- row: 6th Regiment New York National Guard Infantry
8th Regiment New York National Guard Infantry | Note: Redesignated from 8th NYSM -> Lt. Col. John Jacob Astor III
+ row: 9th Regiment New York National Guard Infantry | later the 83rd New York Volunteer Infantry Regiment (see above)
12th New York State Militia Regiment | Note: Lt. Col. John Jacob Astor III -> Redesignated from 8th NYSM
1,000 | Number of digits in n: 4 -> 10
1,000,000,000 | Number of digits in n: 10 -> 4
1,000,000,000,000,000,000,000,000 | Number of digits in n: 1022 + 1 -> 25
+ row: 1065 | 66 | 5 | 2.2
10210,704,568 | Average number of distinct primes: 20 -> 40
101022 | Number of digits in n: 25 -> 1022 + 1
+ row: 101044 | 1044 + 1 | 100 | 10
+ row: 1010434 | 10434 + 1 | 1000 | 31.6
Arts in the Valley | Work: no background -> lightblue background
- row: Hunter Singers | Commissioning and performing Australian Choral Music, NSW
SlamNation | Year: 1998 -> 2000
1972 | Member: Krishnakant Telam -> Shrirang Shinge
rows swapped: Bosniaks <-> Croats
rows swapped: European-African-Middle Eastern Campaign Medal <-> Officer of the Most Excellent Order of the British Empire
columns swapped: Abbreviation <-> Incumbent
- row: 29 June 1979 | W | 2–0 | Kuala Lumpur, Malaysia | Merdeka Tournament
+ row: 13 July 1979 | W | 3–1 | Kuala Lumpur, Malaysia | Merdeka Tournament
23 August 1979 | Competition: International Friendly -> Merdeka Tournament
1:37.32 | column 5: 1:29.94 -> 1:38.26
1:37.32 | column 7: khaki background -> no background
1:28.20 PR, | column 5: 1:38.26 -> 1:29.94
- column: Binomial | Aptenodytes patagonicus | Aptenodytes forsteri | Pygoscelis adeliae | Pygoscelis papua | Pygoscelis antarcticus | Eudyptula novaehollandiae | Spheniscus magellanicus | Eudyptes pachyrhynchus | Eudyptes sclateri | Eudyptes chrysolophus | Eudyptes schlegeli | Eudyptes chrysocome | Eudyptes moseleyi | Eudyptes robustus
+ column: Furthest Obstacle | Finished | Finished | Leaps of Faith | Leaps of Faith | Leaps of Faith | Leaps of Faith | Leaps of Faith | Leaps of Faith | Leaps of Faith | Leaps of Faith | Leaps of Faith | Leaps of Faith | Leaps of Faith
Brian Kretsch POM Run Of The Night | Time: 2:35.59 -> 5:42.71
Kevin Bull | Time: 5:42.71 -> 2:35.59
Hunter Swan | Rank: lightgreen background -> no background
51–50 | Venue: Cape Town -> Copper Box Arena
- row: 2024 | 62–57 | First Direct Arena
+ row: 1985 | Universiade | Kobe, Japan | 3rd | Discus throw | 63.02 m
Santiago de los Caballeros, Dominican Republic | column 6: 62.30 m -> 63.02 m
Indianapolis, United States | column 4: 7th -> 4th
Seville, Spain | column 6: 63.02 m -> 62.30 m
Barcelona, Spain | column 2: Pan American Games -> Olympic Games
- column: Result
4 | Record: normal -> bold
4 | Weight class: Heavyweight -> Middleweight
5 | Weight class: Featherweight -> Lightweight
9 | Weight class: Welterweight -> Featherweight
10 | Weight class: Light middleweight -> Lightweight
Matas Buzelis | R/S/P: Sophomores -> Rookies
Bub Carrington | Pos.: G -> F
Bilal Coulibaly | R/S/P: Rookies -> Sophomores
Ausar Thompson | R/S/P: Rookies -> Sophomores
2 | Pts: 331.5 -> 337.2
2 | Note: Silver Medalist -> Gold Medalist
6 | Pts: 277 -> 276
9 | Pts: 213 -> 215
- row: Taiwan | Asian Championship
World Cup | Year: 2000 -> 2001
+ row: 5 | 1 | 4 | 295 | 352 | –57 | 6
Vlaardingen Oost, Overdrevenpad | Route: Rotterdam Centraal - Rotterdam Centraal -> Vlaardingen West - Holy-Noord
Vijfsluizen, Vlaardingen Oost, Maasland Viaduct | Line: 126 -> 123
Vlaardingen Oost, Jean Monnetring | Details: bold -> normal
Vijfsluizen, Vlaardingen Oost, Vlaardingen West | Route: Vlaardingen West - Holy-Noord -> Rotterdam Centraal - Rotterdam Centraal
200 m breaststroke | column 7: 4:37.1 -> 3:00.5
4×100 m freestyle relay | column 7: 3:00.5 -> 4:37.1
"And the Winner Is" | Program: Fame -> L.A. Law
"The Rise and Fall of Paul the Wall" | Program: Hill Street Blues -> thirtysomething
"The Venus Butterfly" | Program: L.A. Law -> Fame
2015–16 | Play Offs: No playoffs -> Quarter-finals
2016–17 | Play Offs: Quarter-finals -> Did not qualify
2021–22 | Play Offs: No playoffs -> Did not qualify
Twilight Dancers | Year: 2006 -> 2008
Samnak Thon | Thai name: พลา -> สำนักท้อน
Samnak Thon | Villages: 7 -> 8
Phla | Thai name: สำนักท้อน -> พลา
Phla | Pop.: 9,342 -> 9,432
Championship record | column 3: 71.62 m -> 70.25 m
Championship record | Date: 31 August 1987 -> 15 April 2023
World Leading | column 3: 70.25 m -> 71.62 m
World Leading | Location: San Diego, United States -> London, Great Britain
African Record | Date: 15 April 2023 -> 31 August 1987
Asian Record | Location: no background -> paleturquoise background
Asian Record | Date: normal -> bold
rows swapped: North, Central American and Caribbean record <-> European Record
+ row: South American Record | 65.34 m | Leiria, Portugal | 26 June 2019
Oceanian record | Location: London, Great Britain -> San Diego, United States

————

WHAT YOU WILL DO: Present all of the rows above as a numbered list, omitting any blank lines.

TASK ANSWER:
1. - row: 6th Regiment New York National Guard Infantry
2. 8th Regiment New York National Guard Infantry | Note: Redesignated from 8th NYSM -> Lt. Col. John Jacob Astor III
3. + row: 9th Regiment New York National Guard Infantry | later the 83rd New York Volunteer Infantry Regiment (see above)
4. 12th New York State Militia Regiment | Note: Lt. Col. John Jacob Astor III -> Redesignated from 8th NYSM
5. 1,000 | Number of digits in n: 4 -> 10
6. 1,000,000,000 | Number of digits in n: 10 -> 4
7. 1,000,000,000,000,000,000,000,000 | Number of digits in n: 1022 + 1 -> 25
8. + row: 1065 | 66 | 5 | 2.2
9. 10210,704,568 | Average number of distinct primes: 20 -> 40
10. 101022 | Number of digits in n: 25 -> 1022 + 1
11. + row: 101044 | 1044 + 1 | 100 | 10
12. + row: 1010434 | 10434 + 1 | 1000 | 31.6
13. Arts in the Valley | Work: no background -> lightblue background
14. - row: Hunter Singers | Commissioning and performing Australian Choral Music, NSW
15. SlamNation | Year: 1998 -> 2000
16. 1972 | Member: Krishnakant Telam -> Shrirang Shinge
17. rows swapped: Bosniaks <-> Croats
18. rows swapped: European-African-Middle Eastern Campaign Medal <-> Officer of the Most Excellent Order of the British Empire
19. columns swapped: Abbreviation <-> Incumbent
20. - row: 29 June 1979 | W | 2–0 | Kuala Lumpur, Malaysia | Merdeka Tournament
21. + row: 13 July 1979 | W | 3–1 | Kuala Lumpur, Malaysia | Merdeka Tournament
22. 23 August 1979 | Competition: International Friendly -> Merdeka Tournament
23. 1:37.32 | column 5: 1:29.94 -> 1:38.26
24. 1:37.32 | column 7: khaki background -> no background
25. 1:28.20 PR, | column 5: 1:38.26 -> 1:29.94
26. - column: Binomial | Aptenodytes patagonicus | Aptenodytes forsteri | Pygoscelis adeliae | Pygoscelis papua | Pygoscelis antarcticus | Eudyptula novaehollandiae | Spheniscus magellanicus | Eudyptes pachyrhynchus | Eudyptes sclateri | Eudyptes chrysolophus | Eudyptes schlegeli | Eudyptes chrysocome | Eudyptes moseleyi | Eudyptes robustus
27. + column: Furthest Obstacle | Finished | Finished | Leaps of Faith | Leaps of Faith | Leaps of Faith | Leaps of Faith | Leaps of Faith | Leaps of Faith | Leaps of Faith | Leaps of Faith | Leaps of Faith | Leaps of Faith | Leaps of Faith
28. Brian Kretsch POM Run Of The Night | Time: 2:35.59 -> 5:42.71
29. Kevin Bull | Time: 5:42.71 -> 2:35.59
30. Hunter Swan | Rank: lightgreen background -> no background
31. 51–50 | Venue: Cape Town -> Copper Box Arena
32. - row: 2024 | 62–57 | First Direct Arena
33. + row: 1985 | Universiade | Kobe, Japan | 3rd | Discus throw | 63.02 m
34. Santiago de los Caballeros, Dominican Republic | column 6: 62.30 m -> 63.02 m
35. Indianapolis, United States | column 4: 7th -> 4th
36. Seville, Spain | column 6: 63.02 m -> 62.30 m
37. Barcelona, Spain | column 2: Pan American Games -> Olympic Games
38. - column: Result
39. 4 | Record: normal -> bold
40. 4 | Weight class: Heavyweight -> Middleweight
41. 5 | Weight class: Featherweight -> Lightweight
42. 9 | Weight class: Welterweight -> Featherweight
43. 10 | Weight class: Light middleweight -> Lightweight
44. Matas Buzelis | R/S/P: Sophomores -> Rookies
45. Bub Carrington | Pos.: G -> F
46. Bilal Coulibaly | R/S/P: Rookies -> Sophomores
47. Ausar Thompson | R/S/P: Rookies -> Sophomores
48. 2 | Pts: 331.5 -> 337.2
49. 2 | Note: Silver Medalist -> Gold Medalist
50. 6 | Pts: 277 -> 276
51. 9 | Pts: 213 -> 215
52. - row: Taiwan | Asian Championship
53. World Cup | Year: 2000 -> 2001
54. + row: 5 | 1 | 4 | 295 | 352 | –57 | 6
55. Vlaardingen Oost, Overdrevenpad | Route: Rotterdam Centraal - Rotterdam Centraal -> Vlaardingen West - Holy-Noord
56. Vijfsluizen, Vlaardingen Oost, Maasland Viaduct | Line: 126 -> 123
57. Vlaardingen Oost, Jean Monnetring | Details: bold -> normal
58. Vijfsluizen, Vlaardingen Oost, Vlaardingen West | Route: Vlaardingen West - Holy-Noord -> Rotterdam Centraal - Rotterdam Centraal
59. 200 m breaststroke | column 7: 4:37.1 -> 3:00.5
60. 4×100 m freestyle relay | column 7: 3:00.5 -> 4:37.1
61. "And the Winner Is" | Program: Fame -> L.A. Law
62. "The Rise and Fall of Paul the Wall" | Program: Hill Street Blues -> thirtysomething
63. "The Venus Butterfly" | Program: L.A. Law -> Fame
64. 2015–16 | Play Offs: No playoffs -> Quarter-finals
65. 2016–17 | Play Offs: Quarter-finals -> Did not qualify
66. 2021–22 | Play Offs: No playoffs -> Did not qualify
67. Twilight Dancers | Year: 2006 -> 2008
68. Samnak Thon | Thai name: พลา -> สำนักท้อน
69. Samnak Thon | Villages: 7 -> 8
70. Phla | Thai name: สำนักท้อน -> พลา
71. Phla | Pop.: 9,342 -> 9,432
72. Championship record | column 3: 71.62 m -> 70.25 m
73. Championship record | Date: 31 August 1987 -> 15 April 2023
74. World Leading | column 3: 70.25 m -> 71.62 m
75. World Leading | Location: San Diego, United States -> London, Great Britain
76. African Record | Date: 15 April 2023 -> 31 August 1987
77. Asian Record | Location: no background -> paleturquoise background
78. Asian Record | Date: normal -> bold
79. rows swapped: North, Central American and Caribbean record <-> European Record
80. + row: South American Record | 65.34 m | Leiria, Portugal | 26 June 2019
81. Oceanian record | Location: London, Great Britain -> San Diego, United States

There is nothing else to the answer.